━━━━━ SEITENTEXT

Ihr Schritt, Mitte Januar zum VfB zu wechseln, ist für viele überrasche­nd gekommen. Sie standen vor Ihrem Anriss des Syndesmose­bandes im November zweimal in Folge beim FCA in der Startelf. Sie schienen den Sprung ins Stammperso­nal geschafft zu haben. Warum der Wechsel?

Thommy: Vielleicht sagt man als Außenstehe­nder, jetzt hat er gerade zwei Spiele von Beginn an gemacht und jetzt geht er. Aber wenn man es genauer betrachtet, stand ich zwischen September und November ganz wenig auf dem Platz. In vier Jahren als Profi beim FCA kam ich auf zehn Einsätze in der Bundesliga. Das ist nicht unbedingt viel und ich glaube nicht, dass man davon reden kann, dass ich den Sprung geschafft habe. Mit dem VfB ist in dieser Phase ein Verein mit einer großen Vergangenh­eit auf mich zugekommen, der aber auch in Zukunft noch einiges vorhat. Die Gespräche haben mich überzeugt, deshalb bin ich zum VfB gewechselt.

FCA-Trainer Manuel Baum und Manager Stefan Reuter haben immer betont, dass sie Sie gerne in Augsburg gehalten hätten. Hat der FCA Ihnen diese Perspektiv­en nicht aufzeigen können?

Thommy: Es kann dir keiner die Garantie geben, dass du 50 oder 100 Bundesliga­spiele machst. Wir haben uns gut unterhalte­n, wir sind im Guten auseinande­rgegangen. Nun möchte ich mich beim VfB beweisen.

Ist es vielleicht irgendwann besser, Erik Thommy, der Neuzugang zu sein, als Erik, der Jugendspie­ler? Thommy: Ich bin dem FCA in erster Linie sehr dankbar. Ich habe dort das Fußball-Abc gelernt, bin hier Profifußba­ller geworden. Aber natürlich hatte ich mir schon mehr Spielpraxi­s erhofft. Das Feedback auf meine Einsätze war nicht schlecht, aber dann hat es eben nie ganz gereicht. Dann kamen auch noch die Ausleihen nach Kaiserslau­tern und Regensburg hinzu. Jetzt bin ich glücklich, in Stuttgart zu sein. Hat sich der FCA in den Gesprächen zu wenig um Sie bemüht? War man sich beim FCA vielleicht zu sicher, dass Sie ihren Vertrag verlängern und bleiben?

━━━━━━━━━━
━━━━━ EINTRÄGE

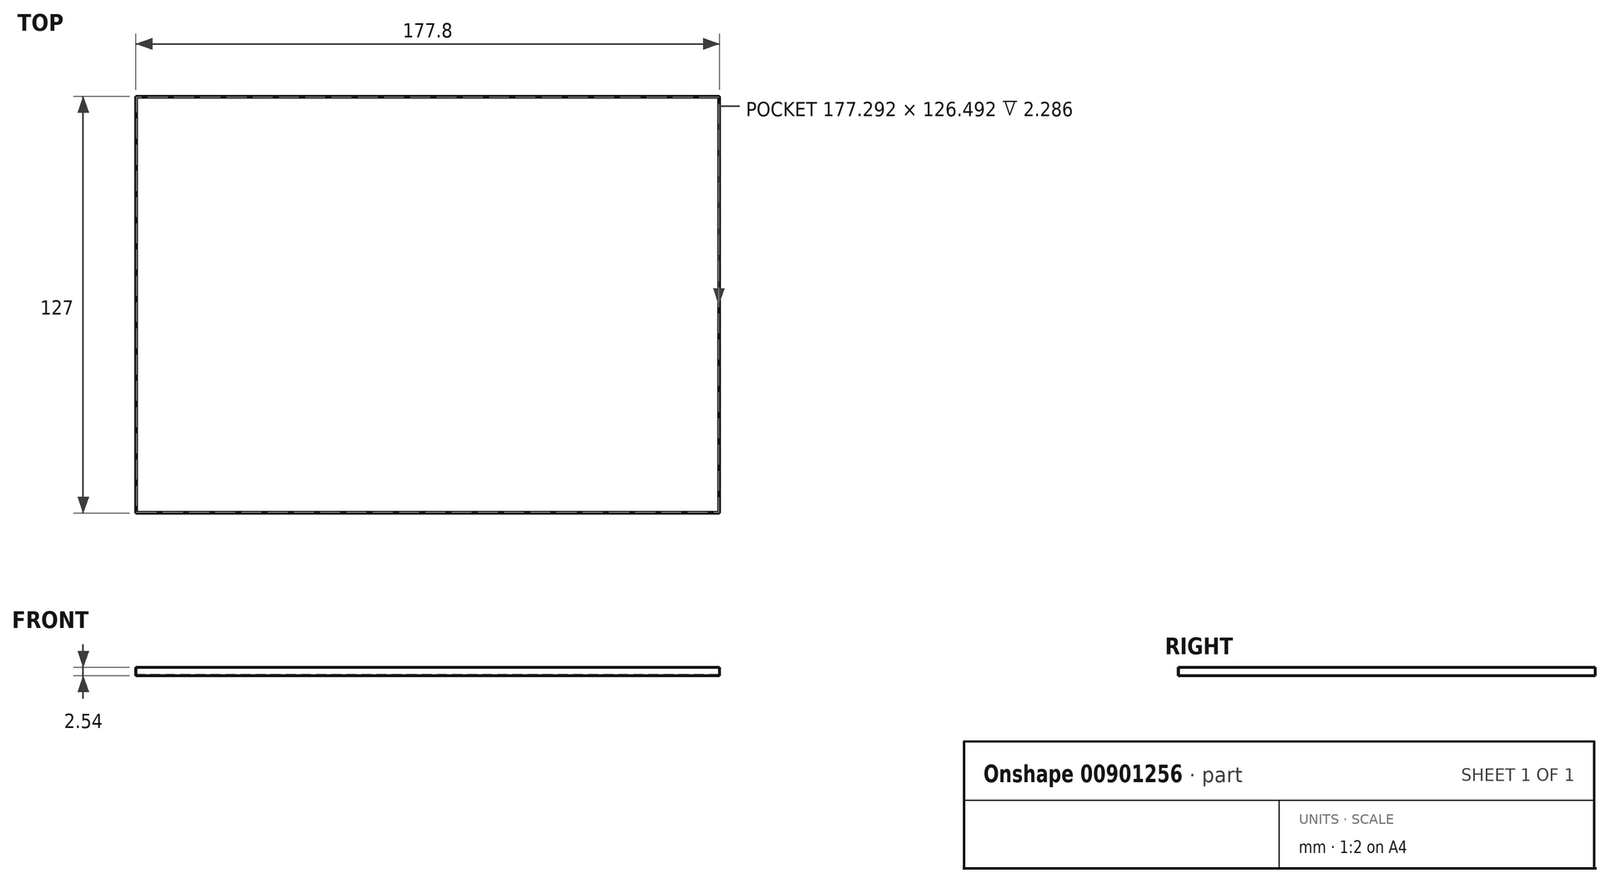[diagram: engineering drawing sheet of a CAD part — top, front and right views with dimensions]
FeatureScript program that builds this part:
annotation { "Feature Type Name" : "Feature", "Feature Type Description" : "" }
export const myFeature = defineFeature(function(context is Context, id is Id, definition is map)
    precondition{}
    {
        {
            var Q0;
            Q0=qCreatedBy(makeId("Top.planeOp"),FACE);
            var sketch = newSketch(context, id + "F0", { "sketchPlane" : qUnion([Q0])});
            skLineSegment(sketch, "E0.bottom", {"start": v(-76.2, 73.56) * mm, "end": v(101.6, 73.56) * mm});
            skLineSegment(sketch, "E0.top", {"start": v(-76.2, -53.44) * mm, "end": v(101.6, -53.44) * mm});
            skLineSegment(sketch, "E0.left", {"start": v(-76.2, 73.56) * mm, "end": v(-76.2, -53.44) * mm});
            skLineSegment(sketch, "E0.right", {"start": v(101.6, 73.56) * mm, "end": v(101.6, -53.44) * mm});
            skLineSegment(sketch, "E1.0", {"start": v(-75.95, 73.3) * mm, "end": v(101.35, 73.3) * mm});
            skLineSegment(sketch, "E1.1", {"start": v(-75.95, 73.3) * mm, "end": v(-75.95, -53.18) * mm});
            skLineSegment(sketch, "E1.2", {"start": v(-75.95, -53.18) * mm, "end": v(101.35, -53.18) * mm});
            skLineSegment(sketch, "E1.3", {"start": v(101.35, 73.3) * mm, "end": v(101.35, -53.18) * mm});
            skSolve(sketch);
        }
        {
            var Q0;
            Q0 = qSketchRegion(id + "F0", true);
            var Q1;
            Q1=makeQuery(id+"F0.imprint","IMPRINT",FACE,{"disambiguationData":[TD([[makeQuery(id+"F0.imprint","IMPRINT",EDGE,{"derivedFrom":sQuery(id+"F0.wireOp",EDGE,"E1.0")}),-1.0]])]});
            extrude(context, id + "F1", {"entities" : qUnion([Q0, Q1]), "depth" : 0.25 * mm, "offsetDistance" : 25.4 * mm});
        }
        {
            var Q0;
            Q0=makeQuery(id+"F0.imprint","IMPRINT",FACE,{"disambiguationData":[TD([[makeQuery(id+"F0.imprint","IMPRINT",EDGE,{"derivedFrom":sQuery(id+"F0.wireOp",EDGE,"E0.bottom")}),-1.0]])]});
            extrude(context, id + "F2", {"entities" : qUnion([Q0]), "operationType" : NewBodyOperationType.ADD, "depth" : 2.54 * mm, "offsetDistance" : 25.4 * mm});
        }
        {
            var Q0;
            Q0=makeQuery(id+"F1.opExtrude","CAP_FACE",FACE,{"disambiguationData":[OSD([sQuery(id+"F0.wireOp",EDGE,"E0.bottom"),sQuery(id+"F0.wireOp",EDGE,"E0.top"),sQuery(id+"F0.wireOp",EDGE,"E0.left"),sQuery(id+"F0.wireOp",EDGE,"E0.right")])],"isStart":false});
            var Q1;
            Q1=makeQuery(id+"F2.opExtrude","CAP_FACE",FACE,{"disambiguationData":[OSD([sQuery(id+"F0.wireOp",EDGE,"E0.bottom"),sQuery(id+"F0.wireOp",EDGE,"E0.top"),sQuery(id+"F0.wireOp",EDGE,"E0.left"),sQuery(id+"F0.wireOp",EDGE,"E0.right"),sQuery(id+"F0.wireOp",EDGE,"E1.0"),sQuery(id+"F0.wireOp",EDGE,"E1.1"),sQuery(id+"F0.wireOp",EDGE,"E1.2"),sQuery(id+"F0.wireOp",EDGE,"E1.3")])],"isStart":false});
            extrude(context, id + "F3", {"entities" : qUnion([Q0]), "endBound" : BoundingType.UP_TO_SURFACE, "depth" : 25.4 * mm, "endBoundEntityFace" : qUnion([Q1]), "offsetDistance" : 25.4 * mm});
        }
    });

━━━━━━━━━━

## KURZE ÜBUNG
Übernimm einen Abschnitt aus dem Interview mit Erik Thommy wörtlich. Setze bei den Worten „Ist es vielleicht“ ein und höre nach „verlängern und bleiben?“ auf.

## ANTWORT
Ist es vielleicht irgendwann besser, Erik Thommy, der Neuzugang zu sein, als Erik, der Jugendspie­ler? Thommy: Ich bin dem FCA in erster Linie sehr dankbar. Ich habe dort das Fußball-Abc gelernt, bin hier Profifußba­ller geworden. Aber natürlich hatte ich mir schon mehr Spielpraxi­s erhofft. Das Feedback auf meine Einsätze war nicht schlecht, aber dann hat es eben nie ganz gereicht. Dann kamen auch noch die Ausleihen nach Kaiserslau­tern und Regensburg hinzu. Jetzt bin ich glücklich, in Stuttgart zu sein. Hat sich der FCA in den Gesprächen zu wenig um Sie bemüht? War man sich beim FCA vielleicht zu sicher, dass Sie ihren Vertrag verlängern und bleiben?